Why “Just Ask For Help” Is Terrible Advice For Moms With PPD

You show up at your friend’s house excited to meet the new baby. But when she opens the door, she doesn’t look like the tired-but-glowing new mom you’d imagined. Something feels different. She seems overwhelmed in a way that’s hard to name. She’s clutching the baby tightly to her chest. You offer to take him for a bit so she can rest, even just for an hour. She declines, quickly.
On your way out, you scramble for something helpful to say. You can tell something isn’t right, even if you can’t quite explain why. So you land on what feels safe: “Please, just ask for help.” The door closes and you’re left standing there, unsure what just happened.
“Just ask for help.” If only moms experiencing postpartum depression (PPD) could do exactly that. But that’s so often not the case. And it’s not for lack of wanting to, or even trying. There are so many reasons why “just ask for help” can land as especially cruel to a postpartum mom. For one, the very condition itself makes it difficult to face anything head-on. When you’re dealing with fatigue, worthlessness, shame, guilt, a persistently low mood, and overwhelm, even an undefined task like asking for help can feel impossible. A mom with PPD might not even realize that her inability to reach out, find a therapist, or put words to what she’s going through is part of the illness itself.

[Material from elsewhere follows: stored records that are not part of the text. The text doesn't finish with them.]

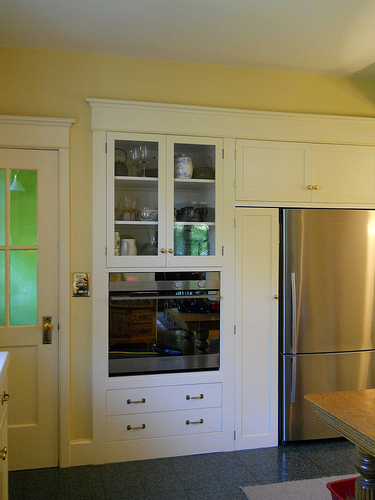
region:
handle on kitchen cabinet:
[314, 181, 320, 192]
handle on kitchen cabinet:
[308, 176, 312, 195]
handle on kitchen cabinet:
[168, 244, 173, 256]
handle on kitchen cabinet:
[157, 246, 165, 256]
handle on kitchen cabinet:
[272, 293, 279, 299]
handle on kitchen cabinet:
[1, 446, 7, 454]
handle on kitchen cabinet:
[1, 451, 6, 460]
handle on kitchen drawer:
[126, 395, 149, 407]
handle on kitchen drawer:
[185, 390, 204, 400]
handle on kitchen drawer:
[126, 422, 147, 433]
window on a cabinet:
[113, 139, 156, 179]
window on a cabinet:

According to a recent study, women with PPD face overlapping barriers to seeking care, from self-shame and the stigma of speaking up to not having the time for appointments or adequate insurance to cover them. It underscores just how tightly psychological and structural challenges are intertwined during the postpartum period.
So how is a new mom supposed to “just ask for help” when she’s the one who needs it most? When, exactly, is she meant to find the time to figure out how? Life with a newborn is already a constant juggling act: doctor’s appointments, family drop-ins, unpredictable sleep, feeding schedules, milestones you’re told to track but barely have the bandwidth to process. And that’s before you factor in the baseline exhaustion. Most new moms are already running on fumes, even without the added weight of depression.
When I experienced postpartum for the first time, all the things associated with being a new parent — fatigue, hormones, anxiety — were there, exactly as promised, so I wasn’t especially concerned. And that was part of the problem. Because it all looked so much like what everyone tells you to expect, it was nearly impossible to recognize when it had tipped into something else entirely.
Everything felt hard, but life with a newborn is supposed to be hard. So instead of questioning it, I explained it away. I told myself, “This is just what it is.” Even when people told me to ask for help, it never quite landed. Ask for help, how? Ask for help, for what? Ask for help — from who, exactly?
“Just ask for help” is terrible advice for moms with PPD because it’s not really advice. It’s a command with no guidance. Instead, if you’re close enough to the person, get specific: “I’d like you to talk to a postpartum therapist. I have a number you can call.” Or, “I’m coming by tomorrow to hold the baby so you can sleep.” Or even, “Can I text your partner and help coordinate some extra support?”
The tiniest hurdles can feel enormous for new moms. Looking up a provider, making a call, explaining how you feel, it can all feel like too much. Make the steps smalle
r. Remove as many decisions as you can. Baby steps, if you will.